• _Sección de texto_:
Los mercados reaccionaron con furia ante tamaño desaguisado. Podríamos decir que, aquí sí, el sentido común imperó ante esta burda ideologización de la economía. Una ideologización que ha sido duramente criticada en artículos publicados en The Economist y Financial Times, cabeceras ineludibles del liberalismo económico. Ese nacionalismo económico exacerbado, que nace con la propuesta y convocatoria del referéndum para salir de la Eurozona, que defiende la expulsión de inmigrantes, que sigue soñando en las viejas costuras de un imperio que no existe, se ha revelado una hecatombe económica que ha arrasado a varios primeros ministros.

Una gran responsabilidad de todo esto radica en el neoliberalismo político y económico que se ha ido adueñando del espectro sociológico británico. La creencia, en definitiva, en un régimen político superior, autónomo, alejado del continente europeo, y con unas reglas económicas edificadas sobre la voluntad estricta de los mercados, la no intervención pública, la contracción de los impuestos y la liberalización de sectores productivos estratégicos. Ambos ámbitos han ido destruyendo todos los grandes avances del laborismo desde el final de la Segunda Guerra Mundial. Es el retorno a directrices económicas que se han revelado fracasadas. Pero que, curiosamente –o no tanto– se ha creído en tales admoniciones cuando ahora, esos mercados a los que se glorificaba, no se han tragado la patraña de que reducir los impuestos a los ricos traerá prosperidad general.

• _Tarea_:
Transcribe íntegramente la sección de texto anterior sobre el nacionalismo económico británico, sin alterar ningún carácter.

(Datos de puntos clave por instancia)
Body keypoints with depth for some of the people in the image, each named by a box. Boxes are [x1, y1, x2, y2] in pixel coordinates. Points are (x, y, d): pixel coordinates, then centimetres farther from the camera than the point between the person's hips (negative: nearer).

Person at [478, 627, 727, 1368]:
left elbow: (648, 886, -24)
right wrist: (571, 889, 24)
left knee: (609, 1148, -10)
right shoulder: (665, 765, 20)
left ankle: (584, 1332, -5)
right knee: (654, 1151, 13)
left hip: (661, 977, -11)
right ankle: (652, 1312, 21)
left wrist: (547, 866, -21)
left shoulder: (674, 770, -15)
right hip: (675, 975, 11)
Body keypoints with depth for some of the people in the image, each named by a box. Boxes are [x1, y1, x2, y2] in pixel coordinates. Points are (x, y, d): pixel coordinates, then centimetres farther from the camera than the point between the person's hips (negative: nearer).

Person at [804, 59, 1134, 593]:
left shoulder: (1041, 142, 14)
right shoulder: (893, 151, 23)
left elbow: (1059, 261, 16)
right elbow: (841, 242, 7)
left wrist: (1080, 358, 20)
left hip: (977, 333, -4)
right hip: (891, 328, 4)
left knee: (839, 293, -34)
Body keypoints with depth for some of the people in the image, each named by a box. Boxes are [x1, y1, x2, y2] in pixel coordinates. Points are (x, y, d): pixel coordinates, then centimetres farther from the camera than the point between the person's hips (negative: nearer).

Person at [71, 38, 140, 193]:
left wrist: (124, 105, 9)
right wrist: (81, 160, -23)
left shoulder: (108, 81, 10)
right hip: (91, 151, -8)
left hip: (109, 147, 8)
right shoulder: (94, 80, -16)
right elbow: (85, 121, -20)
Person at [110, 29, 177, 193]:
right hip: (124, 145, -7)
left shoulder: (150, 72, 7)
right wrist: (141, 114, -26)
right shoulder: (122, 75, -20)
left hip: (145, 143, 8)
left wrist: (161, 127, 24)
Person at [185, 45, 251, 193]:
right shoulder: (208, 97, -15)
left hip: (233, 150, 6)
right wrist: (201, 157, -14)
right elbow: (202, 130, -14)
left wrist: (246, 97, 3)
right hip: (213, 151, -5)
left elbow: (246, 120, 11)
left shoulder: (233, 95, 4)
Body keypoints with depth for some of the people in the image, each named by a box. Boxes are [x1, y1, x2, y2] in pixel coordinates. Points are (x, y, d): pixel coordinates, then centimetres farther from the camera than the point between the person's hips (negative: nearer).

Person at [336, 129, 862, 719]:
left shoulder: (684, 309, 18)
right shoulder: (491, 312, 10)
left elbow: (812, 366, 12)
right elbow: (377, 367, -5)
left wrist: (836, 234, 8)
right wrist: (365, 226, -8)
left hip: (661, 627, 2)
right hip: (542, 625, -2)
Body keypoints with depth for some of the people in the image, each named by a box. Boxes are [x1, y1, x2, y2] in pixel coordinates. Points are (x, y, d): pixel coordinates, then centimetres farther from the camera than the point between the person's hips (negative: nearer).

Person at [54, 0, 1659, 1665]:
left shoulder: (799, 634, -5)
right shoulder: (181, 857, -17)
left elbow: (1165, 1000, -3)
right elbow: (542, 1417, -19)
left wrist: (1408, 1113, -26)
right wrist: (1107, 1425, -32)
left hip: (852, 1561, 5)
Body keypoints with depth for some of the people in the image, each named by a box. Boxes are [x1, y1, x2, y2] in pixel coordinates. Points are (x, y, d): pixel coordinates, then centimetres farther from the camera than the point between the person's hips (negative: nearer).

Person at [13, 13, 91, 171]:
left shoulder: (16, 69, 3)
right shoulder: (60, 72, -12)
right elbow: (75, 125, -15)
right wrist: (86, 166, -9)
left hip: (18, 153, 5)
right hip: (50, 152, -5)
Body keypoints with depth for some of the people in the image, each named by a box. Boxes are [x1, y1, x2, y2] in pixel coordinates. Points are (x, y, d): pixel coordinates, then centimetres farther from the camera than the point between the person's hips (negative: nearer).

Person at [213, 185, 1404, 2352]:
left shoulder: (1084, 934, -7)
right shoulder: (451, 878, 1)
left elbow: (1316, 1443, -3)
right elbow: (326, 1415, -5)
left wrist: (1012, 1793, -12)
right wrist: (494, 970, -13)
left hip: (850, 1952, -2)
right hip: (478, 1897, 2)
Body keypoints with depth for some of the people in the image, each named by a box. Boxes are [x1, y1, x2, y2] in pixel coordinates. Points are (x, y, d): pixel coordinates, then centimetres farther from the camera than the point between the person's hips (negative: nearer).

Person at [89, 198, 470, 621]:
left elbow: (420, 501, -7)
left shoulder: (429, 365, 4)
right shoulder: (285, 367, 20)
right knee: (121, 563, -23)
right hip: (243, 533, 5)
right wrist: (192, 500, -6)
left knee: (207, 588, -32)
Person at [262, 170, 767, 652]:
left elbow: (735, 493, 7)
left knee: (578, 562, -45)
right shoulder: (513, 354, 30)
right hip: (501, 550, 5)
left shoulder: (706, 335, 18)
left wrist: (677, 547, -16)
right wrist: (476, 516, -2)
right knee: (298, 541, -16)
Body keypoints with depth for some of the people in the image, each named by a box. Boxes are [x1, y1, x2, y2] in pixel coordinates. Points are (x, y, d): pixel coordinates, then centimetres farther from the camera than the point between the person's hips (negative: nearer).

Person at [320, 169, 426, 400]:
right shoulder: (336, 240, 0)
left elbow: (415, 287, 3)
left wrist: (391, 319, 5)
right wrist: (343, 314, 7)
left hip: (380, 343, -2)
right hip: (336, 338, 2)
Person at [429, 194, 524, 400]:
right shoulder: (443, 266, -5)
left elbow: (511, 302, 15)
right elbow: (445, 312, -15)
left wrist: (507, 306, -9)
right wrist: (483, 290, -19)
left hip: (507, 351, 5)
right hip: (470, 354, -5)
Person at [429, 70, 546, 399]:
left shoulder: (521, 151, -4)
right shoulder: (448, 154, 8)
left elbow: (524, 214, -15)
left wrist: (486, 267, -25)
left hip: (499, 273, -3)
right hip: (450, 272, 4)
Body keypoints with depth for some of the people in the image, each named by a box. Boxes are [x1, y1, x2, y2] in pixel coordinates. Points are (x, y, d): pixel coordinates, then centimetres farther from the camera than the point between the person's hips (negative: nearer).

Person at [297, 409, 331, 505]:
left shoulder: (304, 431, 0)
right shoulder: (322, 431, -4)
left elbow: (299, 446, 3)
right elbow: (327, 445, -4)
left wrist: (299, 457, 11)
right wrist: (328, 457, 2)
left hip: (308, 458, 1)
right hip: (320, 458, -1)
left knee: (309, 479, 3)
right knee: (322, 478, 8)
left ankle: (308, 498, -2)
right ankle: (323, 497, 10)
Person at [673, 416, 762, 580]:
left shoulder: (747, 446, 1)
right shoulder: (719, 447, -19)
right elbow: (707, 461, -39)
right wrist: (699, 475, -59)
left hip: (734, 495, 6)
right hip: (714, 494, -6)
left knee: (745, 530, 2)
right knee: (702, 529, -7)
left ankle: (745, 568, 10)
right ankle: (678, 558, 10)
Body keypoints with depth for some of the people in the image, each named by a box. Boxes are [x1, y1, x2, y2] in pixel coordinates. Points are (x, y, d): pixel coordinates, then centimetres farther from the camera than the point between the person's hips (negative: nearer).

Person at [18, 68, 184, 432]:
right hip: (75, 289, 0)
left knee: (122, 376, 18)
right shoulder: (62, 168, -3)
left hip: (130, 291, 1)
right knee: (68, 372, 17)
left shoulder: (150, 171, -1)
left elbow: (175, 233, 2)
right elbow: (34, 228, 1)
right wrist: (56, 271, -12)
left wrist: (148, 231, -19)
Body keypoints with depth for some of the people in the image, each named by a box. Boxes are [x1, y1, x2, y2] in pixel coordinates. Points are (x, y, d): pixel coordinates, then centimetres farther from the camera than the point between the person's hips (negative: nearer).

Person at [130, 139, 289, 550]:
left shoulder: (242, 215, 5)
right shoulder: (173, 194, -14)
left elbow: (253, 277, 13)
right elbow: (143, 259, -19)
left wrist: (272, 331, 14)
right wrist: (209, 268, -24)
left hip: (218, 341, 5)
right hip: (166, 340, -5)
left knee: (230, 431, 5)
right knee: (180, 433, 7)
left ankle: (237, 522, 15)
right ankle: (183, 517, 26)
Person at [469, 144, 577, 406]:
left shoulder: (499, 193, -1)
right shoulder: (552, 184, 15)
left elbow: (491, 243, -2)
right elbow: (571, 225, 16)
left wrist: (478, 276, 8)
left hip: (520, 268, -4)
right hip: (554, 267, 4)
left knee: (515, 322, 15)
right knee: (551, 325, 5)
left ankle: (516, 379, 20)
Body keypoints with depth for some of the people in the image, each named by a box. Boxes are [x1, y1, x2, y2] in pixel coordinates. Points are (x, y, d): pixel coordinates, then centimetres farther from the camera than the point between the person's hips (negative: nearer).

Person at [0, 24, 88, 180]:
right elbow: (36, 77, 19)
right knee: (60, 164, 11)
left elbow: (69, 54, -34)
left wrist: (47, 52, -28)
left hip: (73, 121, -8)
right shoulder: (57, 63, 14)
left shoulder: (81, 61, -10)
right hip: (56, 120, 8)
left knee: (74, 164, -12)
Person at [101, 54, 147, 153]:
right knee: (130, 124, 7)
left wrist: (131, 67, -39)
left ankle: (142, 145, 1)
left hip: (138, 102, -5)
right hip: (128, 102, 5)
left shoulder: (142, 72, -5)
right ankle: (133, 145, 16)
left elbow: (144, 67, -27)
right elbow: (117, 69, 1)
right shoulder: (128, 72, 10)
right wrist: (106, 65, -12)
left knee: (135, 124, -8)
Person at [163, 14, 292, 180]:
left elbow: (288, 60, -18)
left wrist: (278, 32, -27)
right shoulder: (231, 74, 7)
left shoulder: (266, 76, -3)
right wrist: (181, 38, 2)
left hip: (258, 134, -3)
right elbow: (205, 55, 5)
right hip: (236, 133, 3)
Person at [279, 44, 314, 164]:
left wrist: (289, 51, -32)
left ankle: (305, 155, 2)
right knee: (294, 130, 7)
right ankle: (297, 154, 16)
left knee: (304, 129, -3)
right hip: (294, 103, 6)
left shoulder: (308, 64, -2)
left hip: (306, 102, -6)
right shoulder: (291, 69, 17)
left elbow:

• _Respuesta_:
Los mercados reaccionaron con furia ante tamaño desaguisado. Podríamos decir que, aquí sí, el sentido común imperó ante esta burda ideologización de la economía. Una ideologización que ha sido duramente criticada en artículos publicados en The Economist y Financial Times, cabeceras ineludibles del liberalismo económico. Ese nacionalismo económico exacerbado, que nace con la propuesta y convocatoria del referéndum para salir de la Eurozona, que defiende la expulsión de inmigrantes, que sigue soñando en las viejas costuras de un imperio que no existe, se ha revelado una hecatombe económica que ha arrasado a varios primeros ministros.

Una gran responsabilidad de todo esto radica en el neoliberalismo político y económico que se ha ido adueñando del espectro sociológico británico. La creencia, en definitiva, en un régimen político superior, autónomo, alejado del continente europeo, y con unas reglas económicas edificadas sobre la voluntad estricta de los mercados, la no intervención pública, la contracción de los impuestos y la liberalización de sectores productivos estratégicos. Ambos ámbitos han ido destruyendo todos los grandes avances del laborismo desde el final de la Segunda Guerra Mundial. Es el retorno a directrices económicas que se han revelado fracasadas. Pero que, curiosamente –o no tanto– se ha creído en tales admoniciones cuando ahora, esos mercados a los que se glorificaba, no se han tragado la patraña de que reducir los impuestos a los ricos traerá prosperidad general.